= Actual malice =

US legal requirement for defamation

In United States defamation law, actual malice is a legal requirement imposed upon public officials or public figures when they file suit for libel (defamatory printed communications). Compared to other individuals who are less well known to the general public, public officials and public figures are held to a higher standard of proof to succeed in a defamation lawsuit.

==History==
The Supreme Court adopted the actual malice standard in its landmark 1964 ruling in New York Times Co. v. Sullivan, in which the Warren Court held that:

The constitutional guarantees require, we think, a Federal rule that prohibits a public official from recovering damages for a defamatory falsehood relating to his official conduct unless he proves that the statement was made with 'actual malice'—that is, with knowledge that it was false or with reckless disregard of whether it was false or not.

Although defined within the context of a media defendant, the rule requiring proof of actual malice applies to all defendants including individuals. The standard can make it very difficult to prevail in a defamation case, even when allegations against a public figure are unfair or proven false.

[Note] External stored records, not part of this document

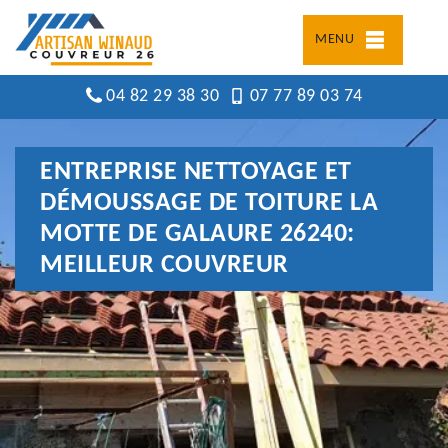
MENU
04 82 29 38 30
07 77 89 03 74
ENTREPRISE NETTOYAGE ET
DÉMOUSSAGE DE TOITURE LA
MOTTE DE GALAURE 26240:
MEILLEUR COUVREUR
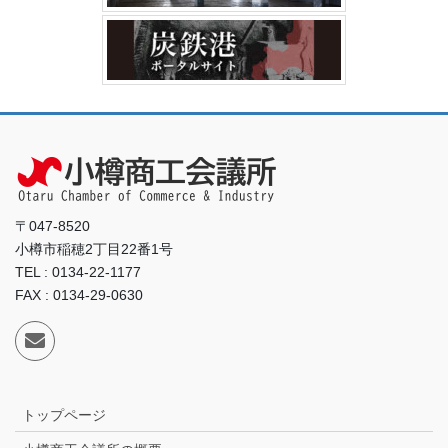
〒047-8520
小樽市稲穂2丁目22番1号
TEL : 0134-22-1177
FAX : 0134-29-0630
トップページ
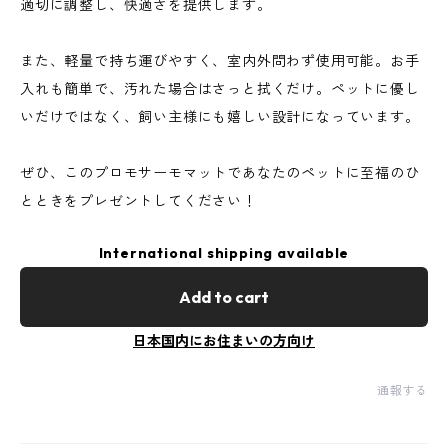
適切に調整し、快適さを提供します。
また、軽量で持ち運びやすく、室内外問わず使用可能。お手
入れも簡単で、汚れた場合はさっと拭くだけ。ペットに優し
いだけではなく、飼い主様にも嬉しい設計になっています。
ぜひ、このプロモサーモマットであなたのペットに至福のひ
とときをプレゼントしてください！
International shipping available
Add to cart
日本国内にお住まいの方向け
通報する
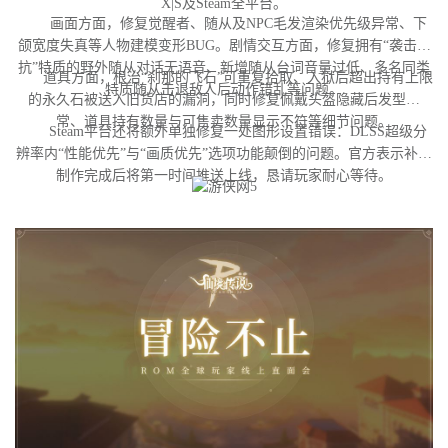
X|S及Steam全平台。
画面方面，修复觉醒者、随从及NPC毛发渲染优先级异常、下
颌宽度失真等人物建模变形BUG。剧情交互方面，修复拥有“袭击对
抗”特质的野外随从对话无语音、新增随从台词音量过低、多名同类
道具方面，根治“刹那的飞石”可重复拾取、入狱后超出持有上限
特质随从击退敌人后动作错乱等问题。
的永久石被送入旧货店的漏洞，同时修复佩戴头盔隐藏后发型异
常、道具持有数量与可售卖数量显示不符等细节问题。
Steam平台还将额外单独修复一处图形设置错误：DLSS超级分
辨率内“性能优先”与“画质优先”选项功能颠倒的问题。官方表示补丁
制作完成后将第一时间推送上线，恳请玩家耐心等待。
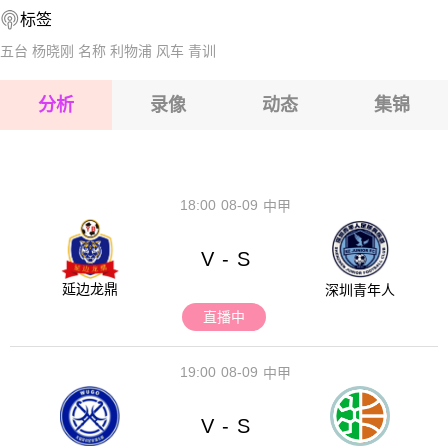
标签
2026-08-17 【国际友谊】 海地VS秘鲁
2026-08-17 【国际友谊】 海地VS秘鲁
五台
杨晓刚
名称
利物浦
风车
青训
2026-08-17 【国际友谊】 海地VS秘鲁
分析
录像
动态
集锦
2026-08-17 【国际友谊】 海地VS秘鲁
2026-08-17 【国际友谊】 海地VS秘鲁
18:00
08-09
中甲
V
S
-
延边龙鼎
深圳青年人
直播中
19:00
08-09
中甲
V
S
-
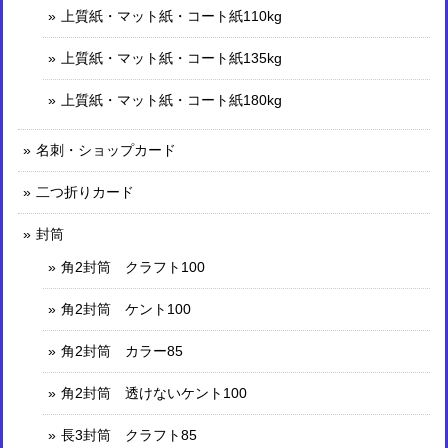
上質紙・マット紙・コート紙110kg
上質紙・マット紙・コート紙135kg
上質紙・マット紙・コート紙180kg
名刺・ショップカード
二つ折りカード
封筒
角2封筒 クラフト100
角2封筒 ケント100
角2封筒 カラー85
角2封筒 透けないケント100
長3封筒 クラフト85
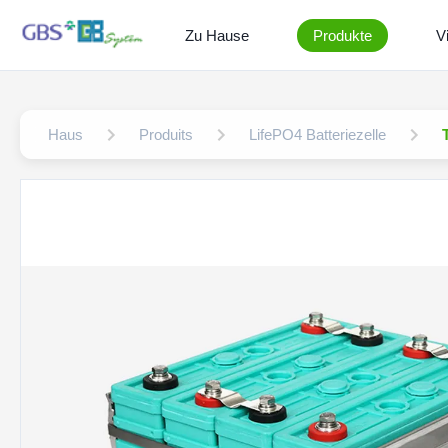
Zu Hause
Produkte
V
Haus
Produits
LifePO4 Batteriezelle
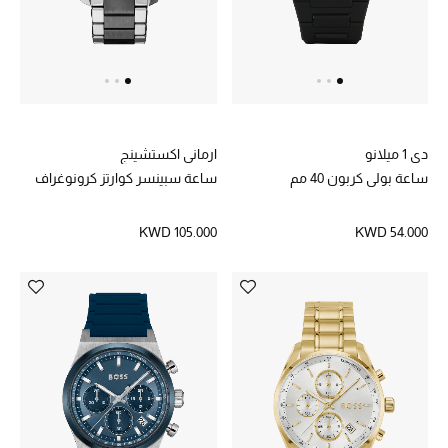
دي 1 ميلانو
ارماني اكستشينج
ساعة بولي كربون 40 مم
ساعة سبينسر كوارتز كرونوغراف
KWD 105.000
KWD 54.000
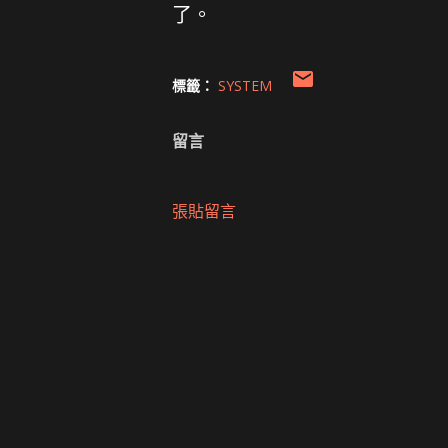
了。
標籤：
SYSTEM
留言
張貼留言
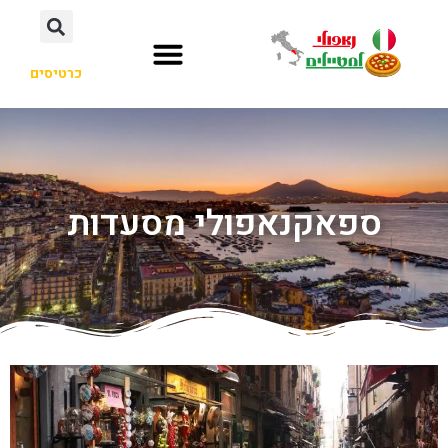
כרטיסים
ספאקנאפולי מסעדות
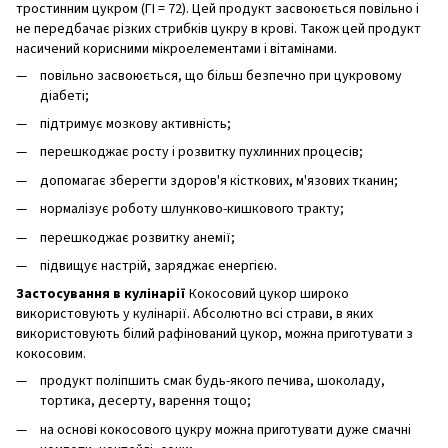
тростинним цукром (ГІ = 72). Цей продукт засвоюється повільно і
не передбачає різких стрибків цукру в крові. Також цей продукт
насичений корисними мікроелементами і вітамінами.
повільно засвоюється, що більш безпечно при цукровому
діабеті;
підтримує мозкову активність;
перешкоджає росту і розвитку пухлинних процесів;
допомагає зберегти здоров'я кісткових, м'язових тканин;
нормалізує роботу шлунково-кишкового тракту;
перешкоджає розвитку анемії;
підвищує настрій, заряджає енергією.
Застосування в кулінарії
Кокосовий цукор широко
використовують у кулінарії. Абсолютно всі страви, в яких
використовують білий рафінований цукор, можна приготувати з
кокосовим.
продукт поліпшить смак будь-якого печива, шоколаду,
тортика, десерту, варення тощо;
на основі кокосового цукру можна приготувати дуже смачні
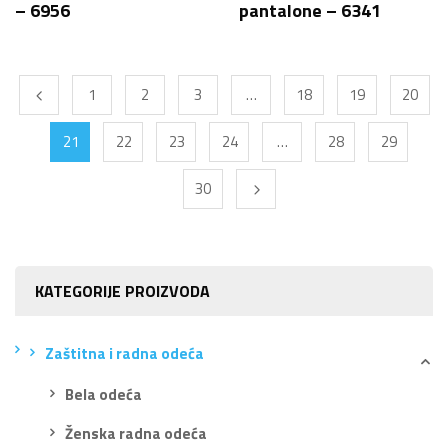
– 6956
pantalone – 6341
1
2
3
…
18
19
20
21
22
23
24
…
28
29
30
KATEGORIJE PROIZVODA
Zaštitna i radna odeća
Bela odeća
Ženska radna odeća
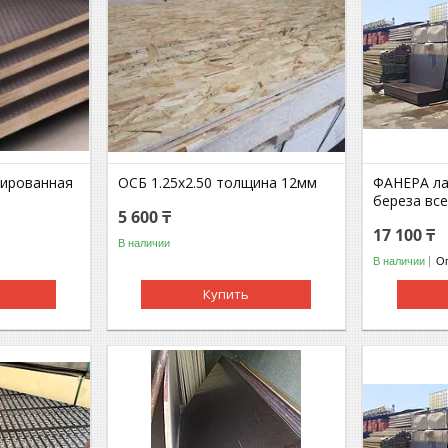
нированная
ОСБ 1.25х2.50 толщина 12мм
ФАНЕРА ла
береза вс
5 600 ₸
17 100 ₸
В наличии
В наличии
Оп
Купить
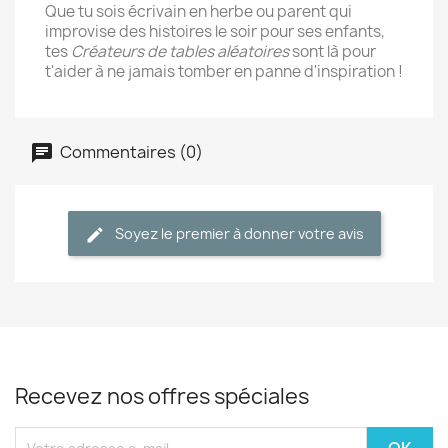
Que tu sois écrivain en herbe ou parent qui
improvise des histoires le soir pour ses enfants,
tes
Créateurs de tables aléatoires
sont là pour
t'aider à ne jamais tomber en panne d'inspiration !
Commentaires (0)
Soyez le premier à donner votre avis
Recevez nos offres spéciales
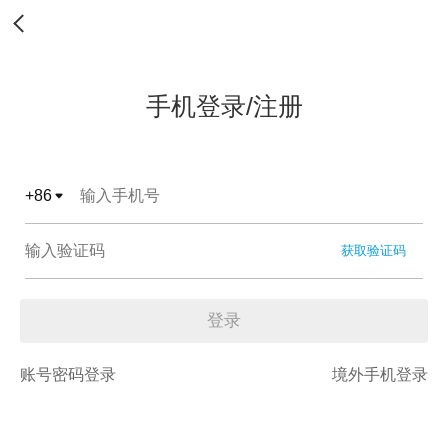
手机登录/注册
+
86
获取验证码
登录
账号密码登录
境外手机登录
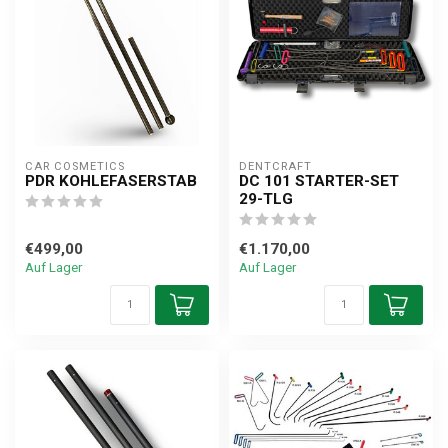
CAR COSMETICS
DENTCRAFT
PDR KOHLEFASERSTAB
DC 101 STARTER-SET
29-TLG
€499,00
€1.170,00
Auf Lager
Auf Lager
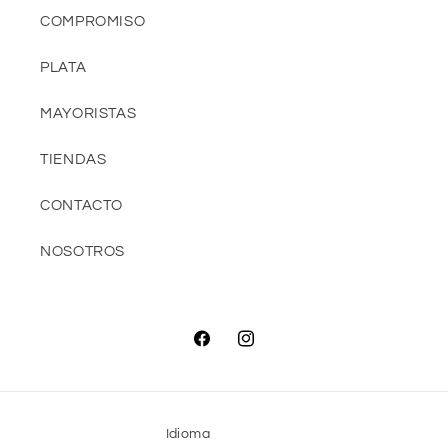
COMPROMISO
PLATA
MAYORISTAS
TIENDAS
CONTACTO
NOSOTROS
Facebook
Instagram
Idioma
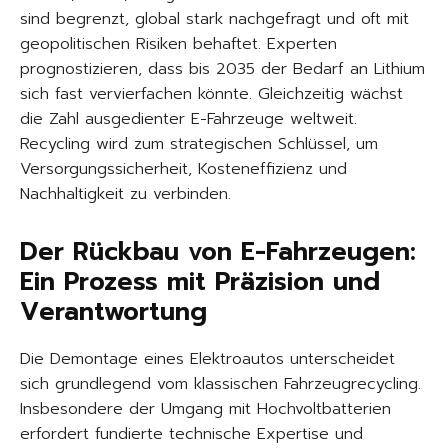
sind begrenzt, global stark nachgefragt und oft mit
geopolitischen Risiken behaftet. Experten
prognostizieren, dass bis 2035 der Bedarf an Lithium
sich fast vervierfachen könnte. Gleichzeitig wächst
die Zahl ausgedienter E-Fahrzeuge weltweit.
Recycling wird zum strategischen Schlüssel, um
Versorgungssicherheit, Kosteneffizienz und
Nachhaltigkeit zu verbinden.
Der Rückbau von E-Fahrzeugen:
Ein Prozess mit Präzision und
Verantwortung
Die Demontage eines Elektroautos unterscheidet
sich grundlegend vom klassischen Fahrzeugrecycling.
Insbesondere der Umgang mit Hochvoltbatterien
erfordert fundierte technische Expertise und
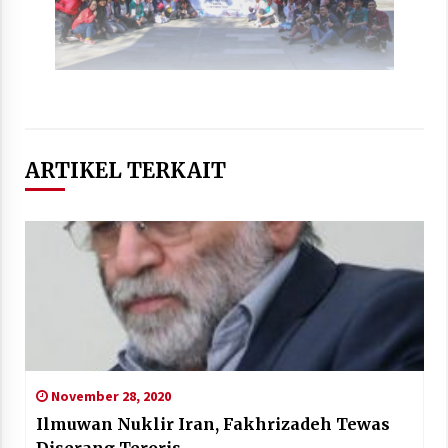
ARTIKEL TERKAIT
November 28, 2020
Ilmuwan Nuklir Iran, Fakhrizadeh Tewas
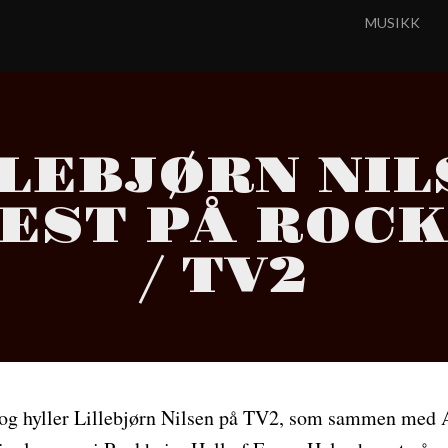
MUSIKK
LLEBJØRN NIL
EST PÅ ROC
/ TV2
 og hyller Lillebjørn Nilsen på TV2, som sammen med 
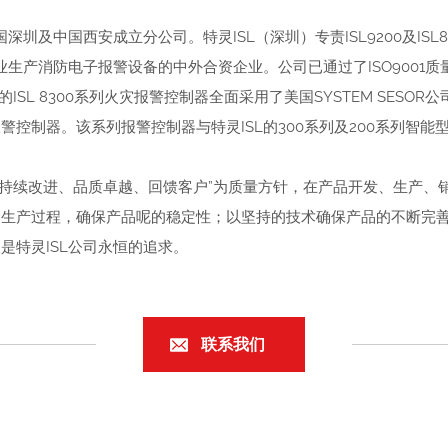
及中国西安成立分公司。特灵ISL（深圳）专责ISL9200及ISL
业生产消防电子报警设备的中外合资企业。公司已通过了ISO9001质
的ISL 8300系列火灾报警控制器全面采用了美国SYSTEM SES
控制器。该系列报警控制器与特灵ISL的300系列及200系列智
持续改进、品质卓越、回馈客户”为质量方针，在产品开发、生产、
个生产过程，确保产品呢的稳定性；以坚持的技术确保产品的不断完
是特灵ISL公司永恒的追求。
联系我们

Rather than being newly invented for the case, the term was used already in existing libel law. In many jurisdictions, proof of "actual malice" was required for punitive damages to be awarded or for other increased penalties. For example, Times v. Sullivan examined an existing Alabama statute that required proof of actual malice before an award of punitive damages would be permitted. Since proof of the writer's malicious intentions is hard to ascertain, proof that the writer knowingly published a falsehood was generally accepted as proof of malice (under the assumption that only a malicious person would knowingly publish a falsehood). In Sullivan, the Supreme Court adopted the term and gave it constitutional significance.

==Proof of malice==
Actual malice is different from common law malice, a term indicating spite or ill will. It may also differ from malice as defined in state libel law, as reflected in the 1983 case of Carol Burnett v. National Enquirer, Inc., although states may not define a lower threshold for defamation claims than that required by the First Amendment.

Actual malice may be shown in many ways, as long as the claim is properly supported by admissible evidence. Malice may be proven through any competent evidence, either direct or circumstantial. All of the relevant circumstances surrounding the transaction may be shown, provided they are not too remote, including threats, other defamatory statements, subsequent statements made by the defendant, any circumstances that indicate the existence of rivalry, ill will, or hostility between the parties, and facts that tend to show a reckless disregard of the plaintiff's rights on the part of the defendant.